Re: Complicated interactions between O_EXEC, fdescfs, fexecve, and shebangs

From: Konstantin Belousov <kostikbel_at_gmail.com>
Date: Wed, 03 Nov 2021 13:35:40 UTC
On Wed, Nov 03, 2021 at 12:30:26PM +0100, Drew DeVault wrote:
> Note: I am not subscribed to this list, please use reply-all to keep me
> on the thread. Thanks!
> 
> $ uname -a
> FreeBSD megumin 13.0-RELEASE FreeBSD 13.0-RELEASE #0 releng/13.0-n244733-ea31abc261f: Fri Apr  9 04:24:09 UTC 2021 root@releng1.nyi.freebsd.org:/usr/obj/usr/src/amd64.amd64/sys/GENERIC amd64
> 
> This problem starts with the following program:
> 
> #include <fcntl.h>
> #include <unistd.h>
> 
> extern char **environ;
> 
> int main(void) {
> 	int fd = open("./test.sh", O_EXEC);
> 	char *argv[] = {
> 		"./test.sh",
> 		NULL
> 	};
> 	fexecve(fd, argv, environ);
> }
> 
> Given this test.sh, which is executable:
> 
> #!/bin/sh
> echo hello world
> 
> This program produces the following error:
> 
> /bin/sh: cannot open /dev/fd/3: Permission denied
> 
> The program works fine with O_RDONLY instead, which makes some sense.

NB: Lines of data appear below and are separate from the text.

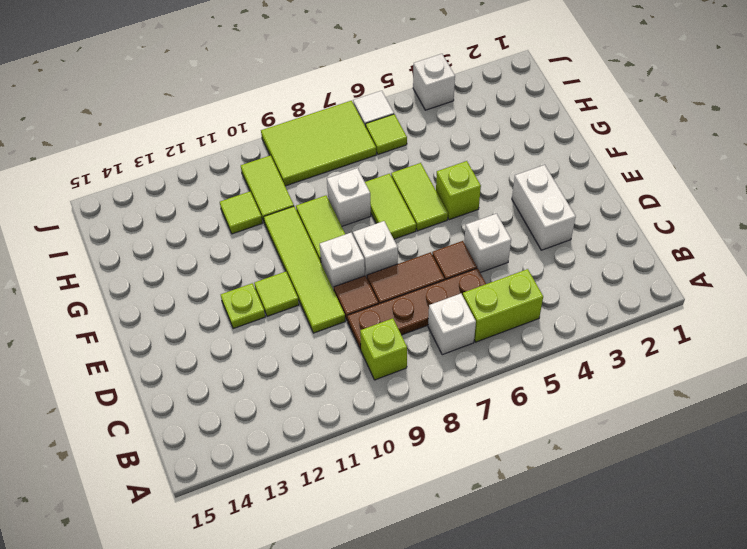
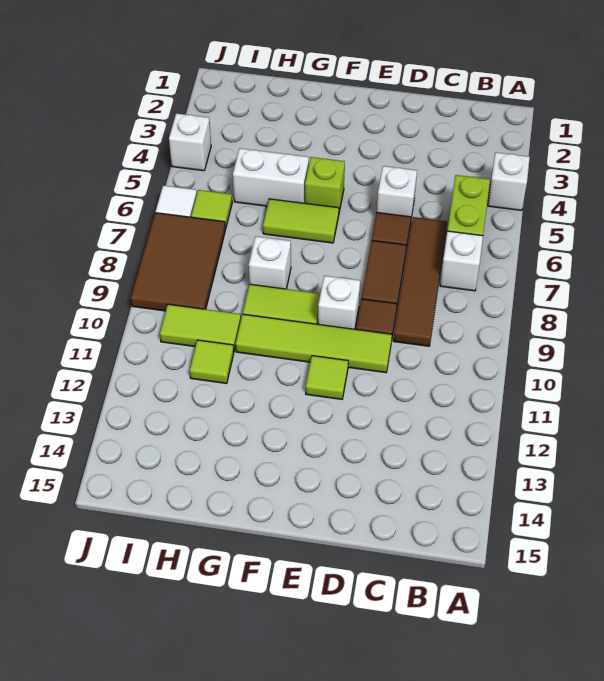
lime brick B9 level 1 -> none
brown plate C6:C9 level 1 -> brown tile C6:C9 level 1
white brick D3:E3 level 1 -> white brick G5:H5 level 1
white brick E8 level 1 -> white brick A4 level 1
lime plate E12 level 1 -> none
lime tile F7:G7 level 1 -> none
lime tile I7:J9 level 1 -> brown tile I7:J9 level 1

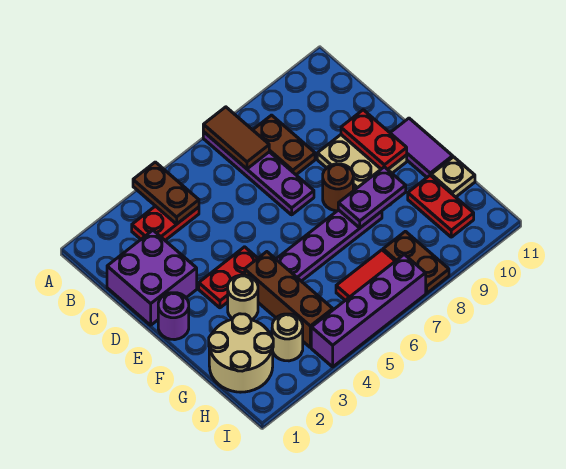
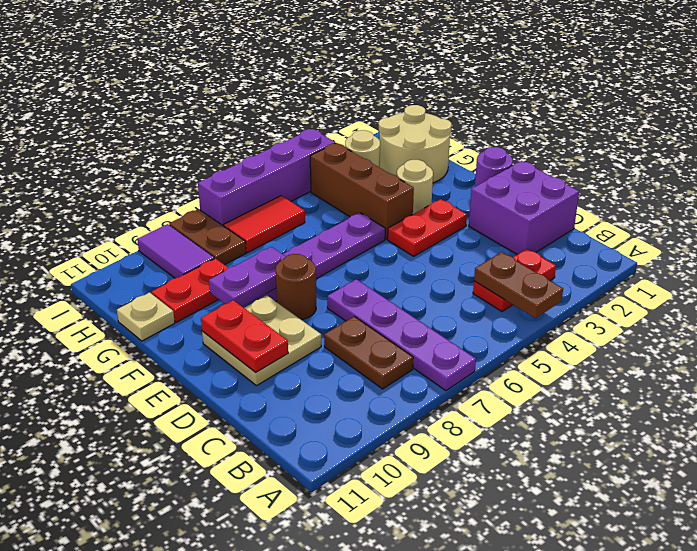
brown tile A7:B7 level 2 -> none
purple tile E11:F11 level 1 -> purple tile H9:I9 level 1
red plate G10:H10 level 1 -> red plate G9:G10 level 1

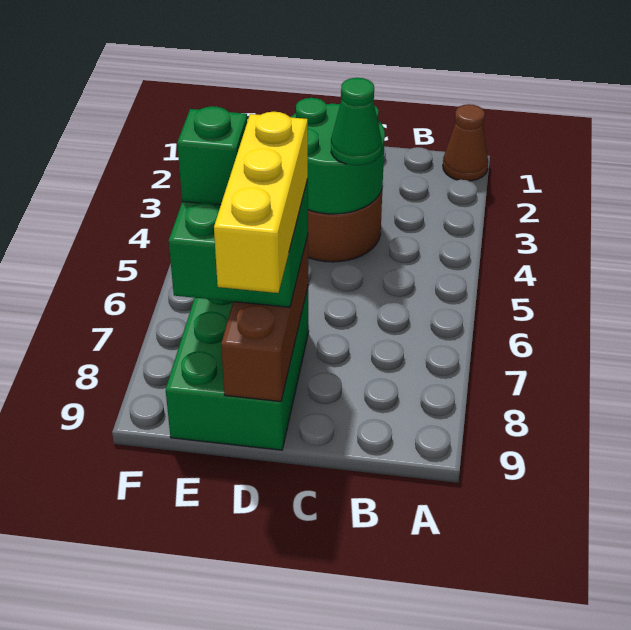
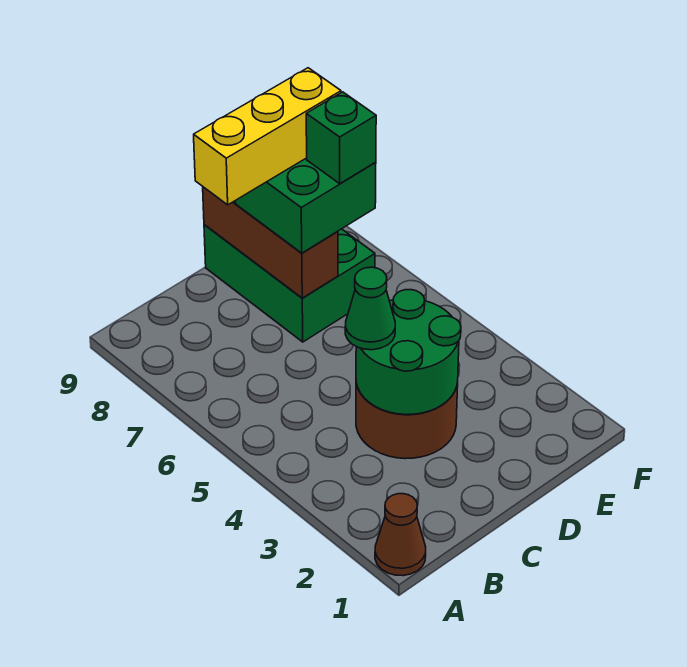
yellow brick D7:D9 level 4 -> yellow brick C8:E8 level 4

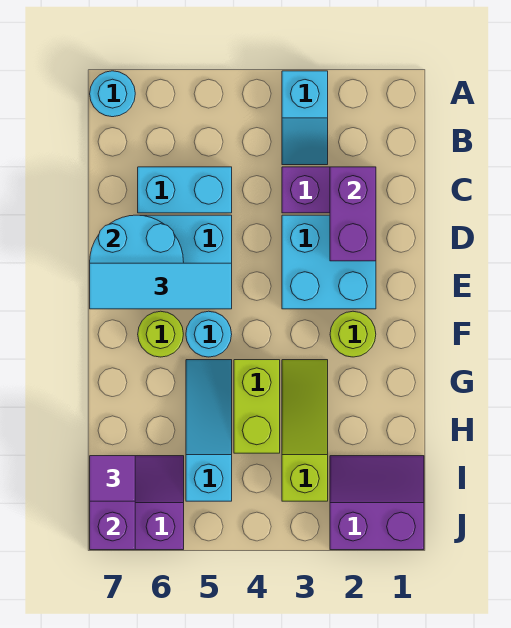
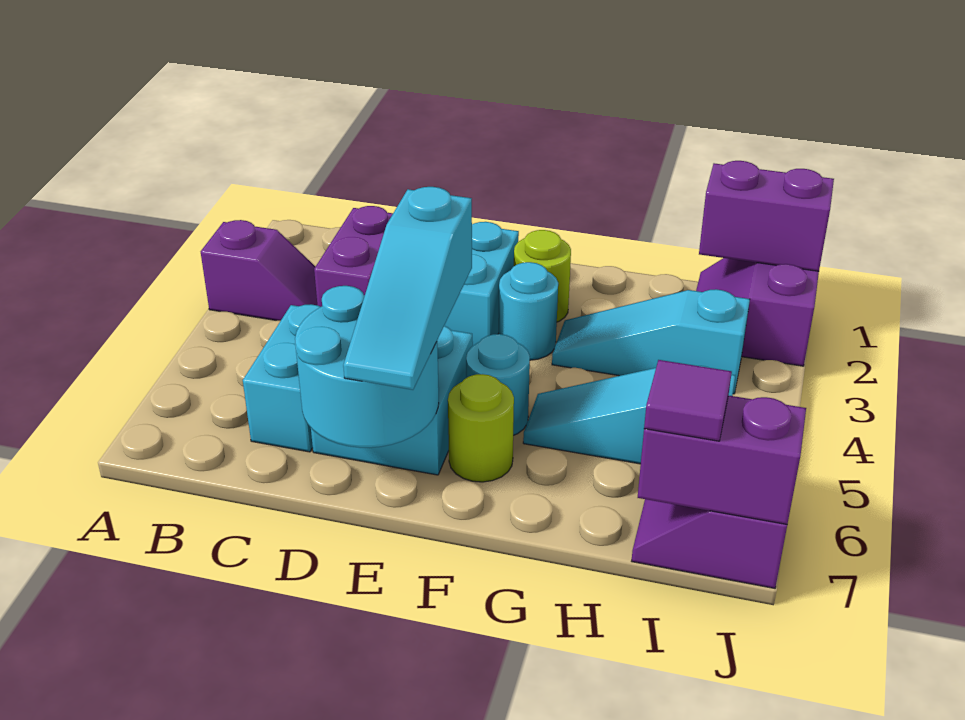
cyan slope A3:B3 level 1 top A -> purple slope A3:B3 level 1 top A
cyan round brick A7 level 1 -> cyan round brick F3 level 1
purple brick C2:D2 level 2 -> purple brick I1:J1 level 2
cyan tile E5:E7 level 3 -> cyan slope E5:E7 level 3 top 5
lime slope G3:I3 level 1 top I -> cyan slope G3:I3 level 1 top I
lime brick G4:H4 level 1 -> none

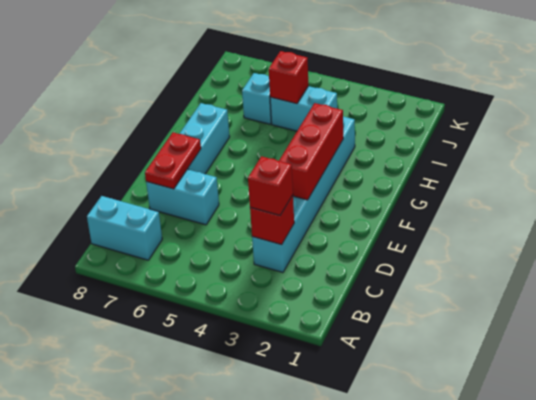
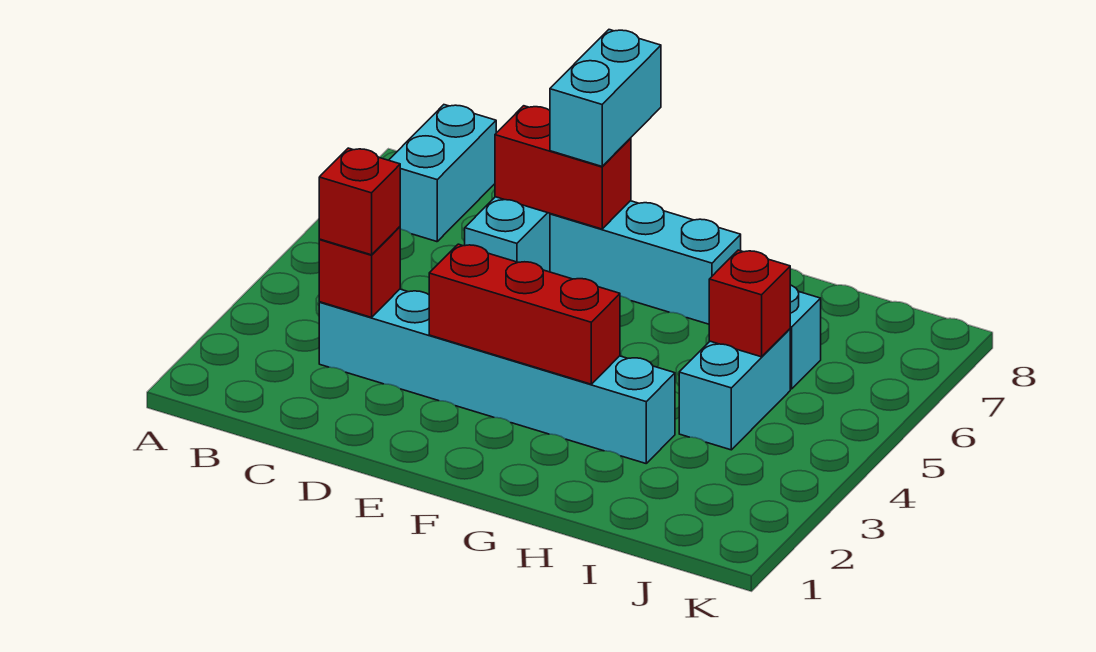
red plate D7:E7 level 2 -> red brick D7:E7 level 2
none -> cyan brick E7:E8 level 3

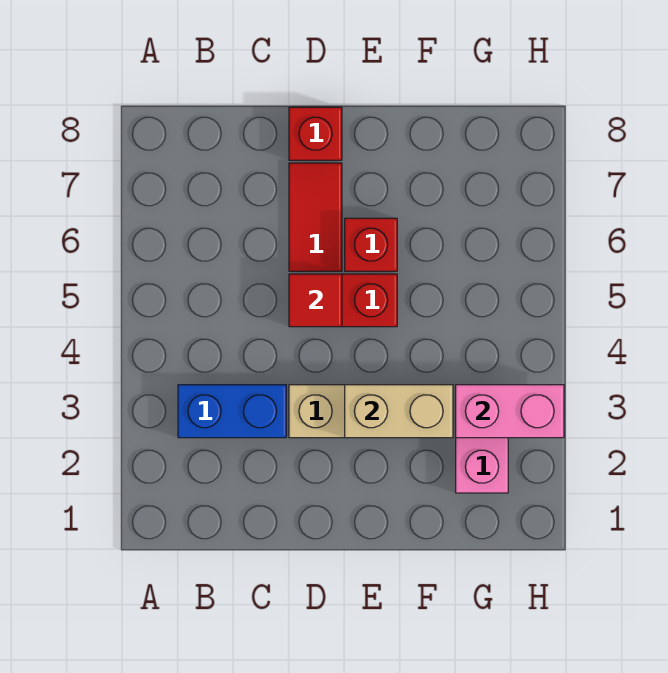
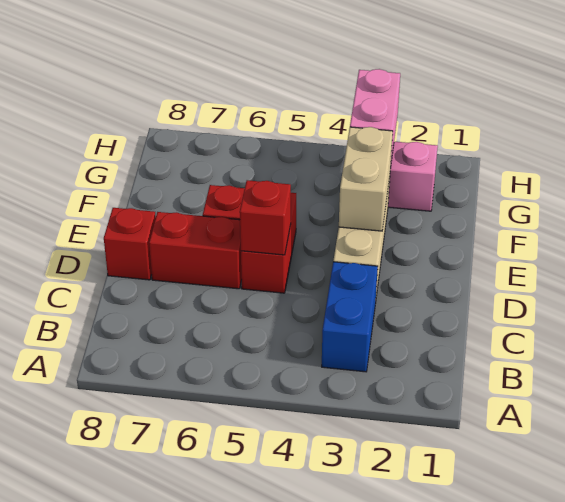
red tile D5 level 2 -> red brick D5 level 2
red tile D6:D7 level 1 -> red brick D6:D7 level 1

> The way this works is that the kernel rewrites argv to {"/bin/sh",
> "/dev/fd/%d"}, where %d is the file descriptor passed to fexecat. The
> interpreter then has to open this file for reading, so it needs the read
> bit set. fdescfs preserves the permissions of the file descriptor which
> was originally opened, so the read bit is missing with O_EXEC. Q.E.D.
> 
> The fix is to set O_RDONLY and mount fdescfs. If nothing else comes of
> this, I would like to request that FreeBSD consider mounting fdescfs by
> default, so that fexecve can be reliably expected to work correctly with
> interpreters. Otherwise, the value proposition of fexecve is severely
> limited.
> 
> However, a few other problems came up while looking into this.
> 
> The investigation was made more difficult by the fact that open(2) is
> documented in the man page as producing EINVAL when O_EXEC is combined
> with O_RDONLY, but this is not so: no error occurs. This is because
> O_RDONLY is, in fact, not a bit: it is zero. You cannot NOT provide
> O_RDONLY to an open call. RhodiumToad on #freebsd IRC gave a possible
> improvement for the man page:
> 
> > Only one of O_EXEC, O_RDWR and O_WRONLY may be specified.
> 
> The other issue is that this essentially makes O_EXEC useless outside of
> some specific cases, where the user knows for certain that the file
> being executed is not a script. The combination of O_EXEC and fexecve
> cannot generalize to support all use-cases of execve, which is
> frustrating because my code either (A) cannot be TOCTOU or (B) needs
> some awful special cases. Even in case (B), it would not generalize to
> the case where I have execute, but not read, permission for a script,
> but the interpreter has both.
> 
> I'm not sure what the answer for any of this is.
> 
> By way of contrast, Linux solves this problem a bit differently. It does
> not have O_EXEC, but it does have O_PATH, which opens a file descriptor
> without read, write, OR execute, but simply to keep track of an inode
> reference. fexecve on Linux then uses a similar /dev/fd trick, but the
> file in /dev/fd has no mode bits set and I'm not sure why it works.

FreeBSD also has O_PATH.  There are two differences with Linux:
- FreeBSD requires O_EXEC to be specified together with O_PATH, if intent
  is to use the resulting file descriptor with fexecve(2).  In fact this
  can be removed, see https://reviews.freebsd.org/D32821
- Semantic of the FreeBSD fdescfs open(2) is different, to get the behavior
  similar to Linux, you need to specify "nodup" mount option, see fdescfs(5).